Professor Andrew Goddard, president of the Royal College of Physicians, also said patients in hospital should get used to seeing their doctors less as the health service reaches “crunch point”.

Prof Goddard told The Independent that he was frustrated “by the proposed policies and promises” by Labour and the Tories, and their “relationship to reality and what actually is deliverable”.

The East Midlands gastroenterologist also said all three major parties had failed to address the looming workforce crisis among NHS doctors.

In the interview, he said both main parties had used the NHS as a football and added: “It’s really hard. In my life I have voted for all three main political parties.

“I currently have internal conflicts on which way I will vote, there is no easy choice.

“None of the parties has thought about the long-term problems facing us.
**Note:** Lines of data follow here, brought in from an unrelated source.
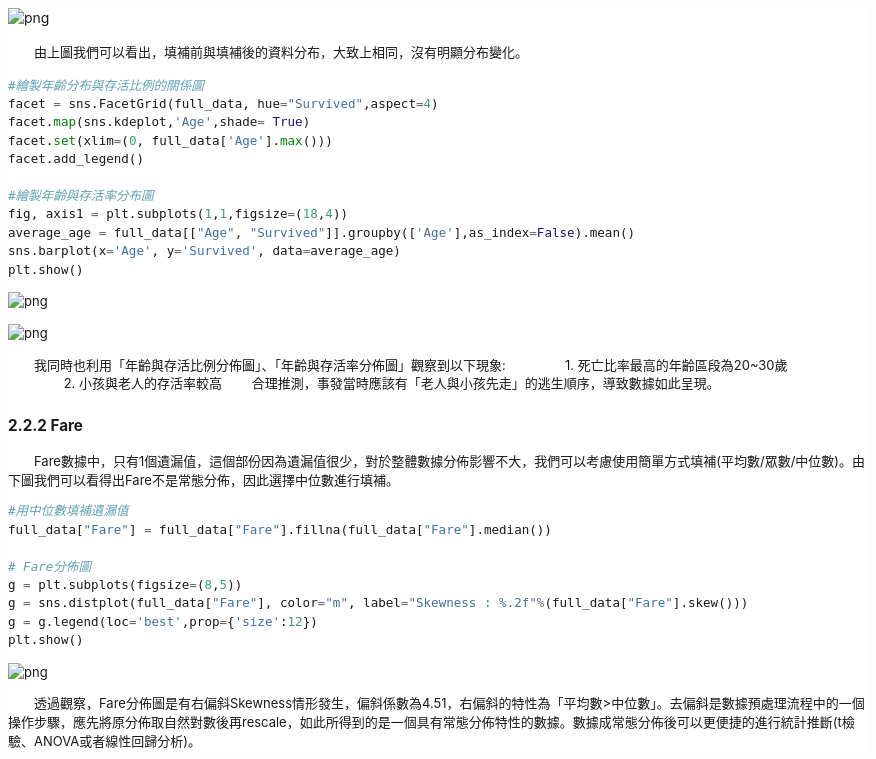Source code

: 
![png](output_28_0.png)


<font size=2>&emsp;&emsp;由上圖我們可以看出，填補前與填補後的資料分布，大致上相同，沒有明顯分布變化。


```python
#繪製年齡分布與存活比例的關係圖
facet = sns.FacetGrid(full_data, hue="Survived",aspect=4)
facet.map(sns.kdeplot,'Age',shade= True)
facet.set(xlim=(0, full_data['Age'].max()))
facet.add_legend()

#繪製年齡與存活率分布圖
fig, axis1 = plt.subplots(1,1,figsize=(18,4))
average_age = full_data[["Age", "Survived"]].groupby(['Age'],as_index=False).mean()
sns.barplot(x='Age', y='Survived', data=average_age)
plt.show()
```


![png](output_30_0.png)



![png](output_30_1.png)


<font size=2>&emsp;&emsp;我同時也利用「年齡與存活比例分佈圖」、「年齡與存活率分佈圖」觀察到以下現象:
<font size=2>&emsp;&emsp;&emsp;&emsp;    1. 死亡比率最高的年齡區段為20~30歲    
<font size=2>&emsp;&emsp;&emsp;&emsp;    2. 小孩與老人的存活率較高
<font size=2>&emsp;&emsp;合理推測，事發當時應該有「老人與小孩先走」的逃生順序，導致數據如此呈現。

### 2.2.2 Fare

<font size=2>&emsp;&emsp;Fare數據中，只有1個遺漏值，這個部份因為遺漏值很少，對於整體數據分佈影響不大，我們可以考慮使用簡單方式填補(平均數/眾數/中位數)。由下圖我們可以看得出Fare不是常態分佈，因此選擇中位數進行填補。


```python
#用中位數填補遺漏值
full_data["Fare"] = full_data["Fare"].fillna(full_data["Fare"].median())

# Fare分佈圖
g = plt.subplots(figsize=(8,5)) 
g = sns.distplot(full_data["Fare"], color="m", label="Skewness : %.2f"%(full_data["Fare"].skew()))
g = g.legend(loc='best',prop={'size':12})
plt.show()
```


![png](output_34_0.png)


<font size=2>&emsp;&emsp;透過觀察，Fare分佈圖是有右偏斜Skewness情形發生，偏斜係數為4.51，右偏斜的特性為「平均數>中位數」。去偏斜是數據預處理流程中的一個操作步驟，應先將原分佈取自然對數後再rescale，如此所得到的是一個具有常態分佈特性的數據。數據成常態分佈後可以更便捷的進行統計推斷(t檢驗、ANOVA或者線性回歸分析)。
“The promises that have been made in the manifestos are not physically possible because we don’t have enough people training to fulfil those promises.

“We need to think about where we want to be in 15 years’ time and plan for it now.”

The Labour Party’s proposals to train 5,000 more GPs would mean fewer doctors training in psychiatry, or emergency medicine, Prof Goddard warned.

But the Tories’ plan to have 6,000 more GPs by 2024 was not feasible without “flooding” the trainee system with overseas doctors, he added.

Currently, the NHS pays around £1.5 billion to train around 7,250 doctors a year, but Prof Goddard said this needed to double to about 15,000 a year, at a cost in excess of £3 billion.

Prof Goddard said the increase was needed because more doctors were working part-time, while the number of patients being admitted to hospital was rising every year and a quarter of trainees leave before qualifying as a consultant.

He said: “This means we are reaching a crunch point.

“As a patient sitting on a ward, you will see doctors less often than you did 10 years ago.

“They will be looking after more patients and being expected to turn them around in hospital much more quickly, but we are at a stage where we can’t do that anymore.”

When asked why he was intervening during the election, Prof Goddard said: “We are a royal college and very aware of our charitable status, however, our members and fellows look to us to provide leadership when it comes to talking about the NHS.

“I would be failing as the leader of the college if we didn’t represent our viewpoint.”